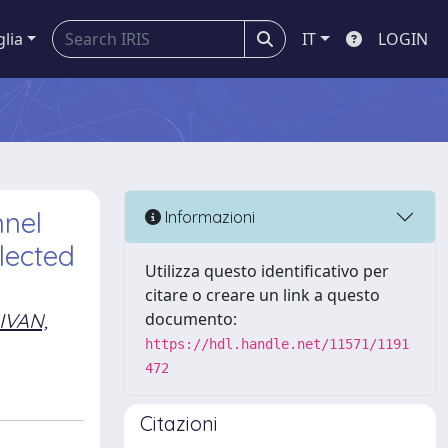
glia
IT
LOGIN
nnel
Informazioni
lected
Utilizza questo identificativo per
citare o creare un link a questo
IVAN,
documento:
https://hdl.handle.net/11571/1191
472
Citazioni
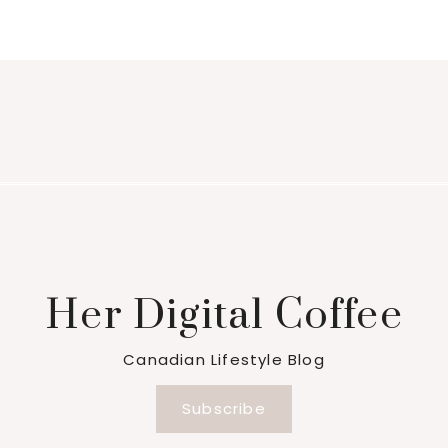
Her Digital Coffee
Canadian Lifestyle Blog
Subscribe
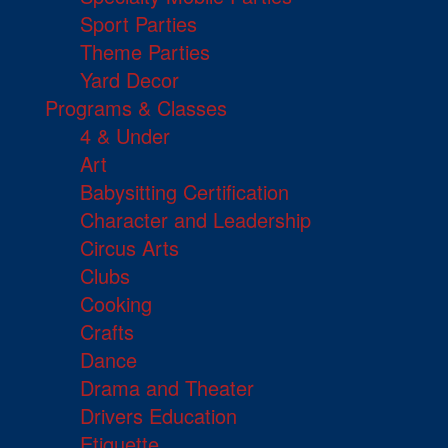
Sport Parties
Theme Parties
Yard Decor
Programs & Classes
4 & Under
Art
Babysitting Certification
Character and Leadership
Circus Arts
Clubs
Cooking
Crafts
Dance
Drama and Theater
Drivers Education
Etiquette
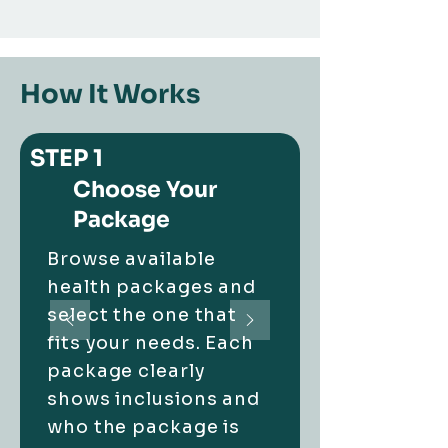
How It Works
STEP 1
Choose Your
Package
Browse available
health packages and
select the one that
fits your needs.
Each
package clearly
shows inclusions and
who the package is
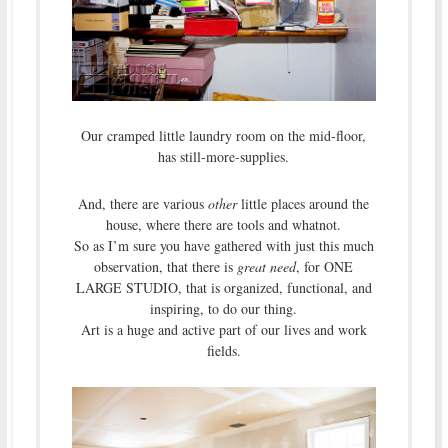
Our cramped little laundry room on the mid-floor,
has still-more-supplies.
And, there are various
other
little places around the
house, where there are tools and whatnot.
So as I’m sure you have gathered with just this much
observation, that there is
great need
, for ONE
LARGE STUDIO, that is organized, functional, and
inspiring, to do our thing.
Art is a huge and active part of our lives and work
fields.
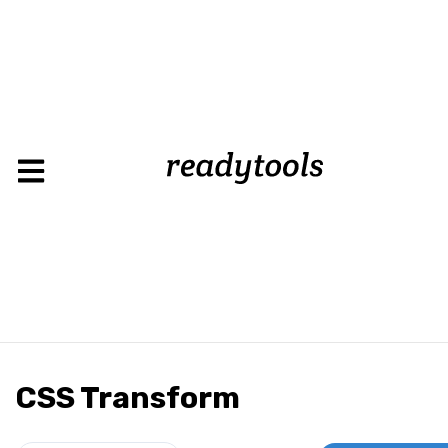
CSS Transform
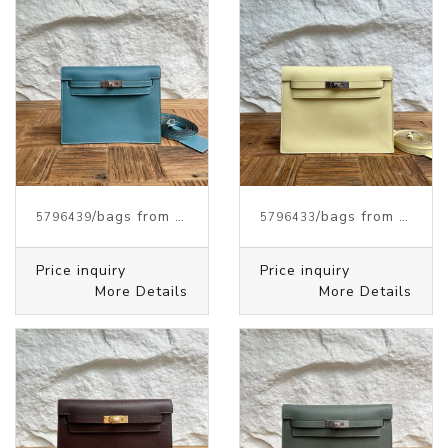
/bags from HERMES
/bags from HERMES
5796439
5796433
Price inquiry
Price inquiry
More Details
More Details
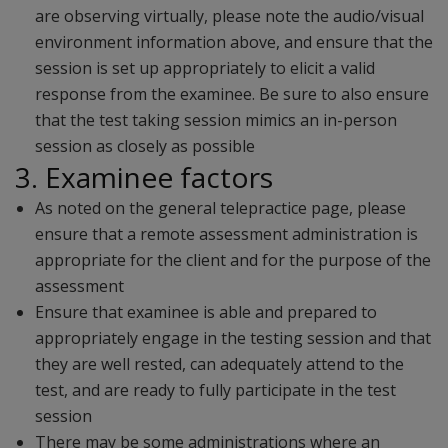
are observing virtually, please note the audio/visual
environment information above, and ensure that the
session is set up appropriately to elicit a valid
response from the examinee. Be sure to also ensure
that the test taking session mimics an in-person
session as closely as possible
3. Examinee factors
As noted on the general telepractice page, please
ensure that a remote assessment administration is
appropriate for the client and for the purpose of the
assessment
Ensure that examinee is able and prepared to
appropriately engage in the testing session and that
they are well rested, can adequately attend to the
test, and are ready to fully participate in the test
session
There may be some administrations where an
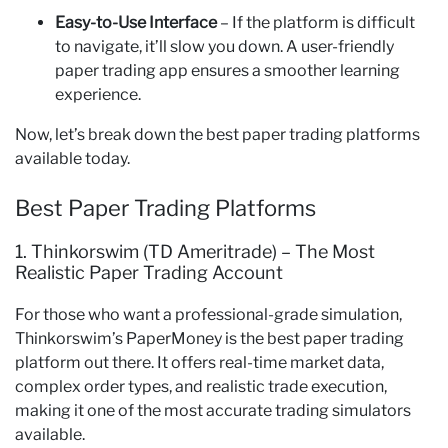
Easy-to-Use Interface
– If the platform is difficult
to navigate, it’ll slow you down. A user-friendly
paper trading app ensures a smoother learning
experience.
Now, let’s break down the best paper trading platforms
available today.
Best Paper Trading Platforms
1. Thinkorswim (TD Ameritrade) – The Most
Realistic Paper Trading Account
For those who want a professional-grade simulation,
Thinkorswim’s PaperMoney is the best paper trading
platform out there. It offers real-time market data,
complex order types, and realistic trade execution,
making it one of the most accurate trading simulators
available.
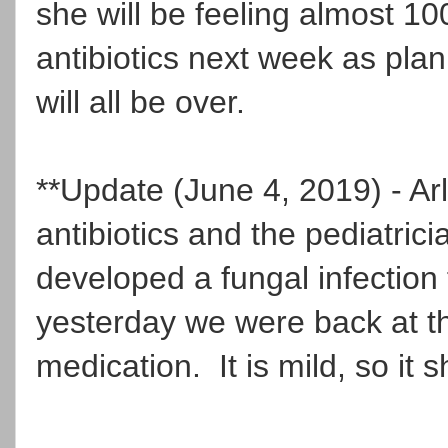
she will be feeling almost 1
antibiotics next week as pla
will all be over.
**Update (June 4, 2019) - Arl
antibiotics and the pediatri
developed a fungal infection
yesterday we were back at th
medication. It is mild, so it 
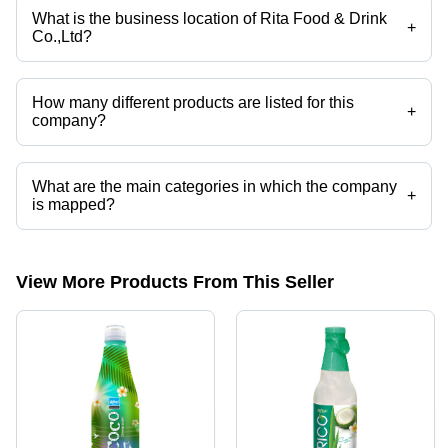
What is the business location of Rita Food & Drink
+
Co.,Ltd?
Rita Food & Drink Co.,Ltd operates from Ho Chi Minh City, Thanh Pho
Ho Chi Minh.
How many different products are listed for this
+
company?
Presently more than 31 products are listed among different product
categories on Tradeindia.com.
What are the main categories in which the company
+
is mapped?
The company is mapped in carbonated drink,soft drink,coconut
water,aloe vera juice,coffee drink,natural fruit juice etc.
View More Products From This Seller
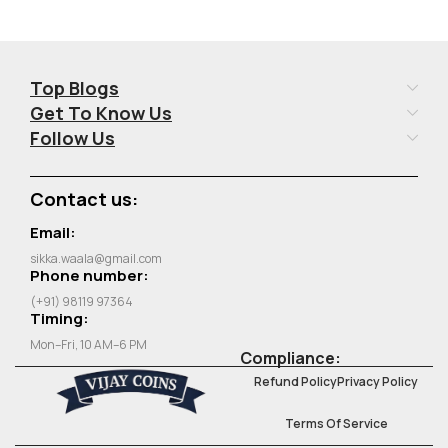
Top Blogs
Get To Know Us
Follow Us
Contact us:
Email:
sikka.waala@gmail.com
Phone number:
(+91) 98119 97364
Timing:
Mon–Fri, 10 AM–6 PM
Compliance:
Refund Policy
Privacy Policy
Terms Of Service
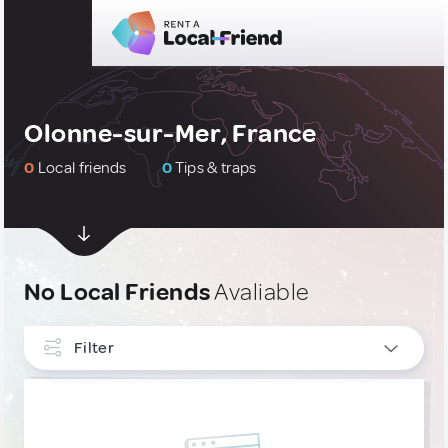
Olonne-sur-Mer, France
0
Local friends
0
Tips & traps
No Local Friends
Avaliable
Filter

-------

▸ EXERCISE
Which lines of the records above contain the word "different"? Copy each of those lines in full.

▸ ANSWER SPACE
How many different products are listed for this
Presently more than 31 products are listed among different product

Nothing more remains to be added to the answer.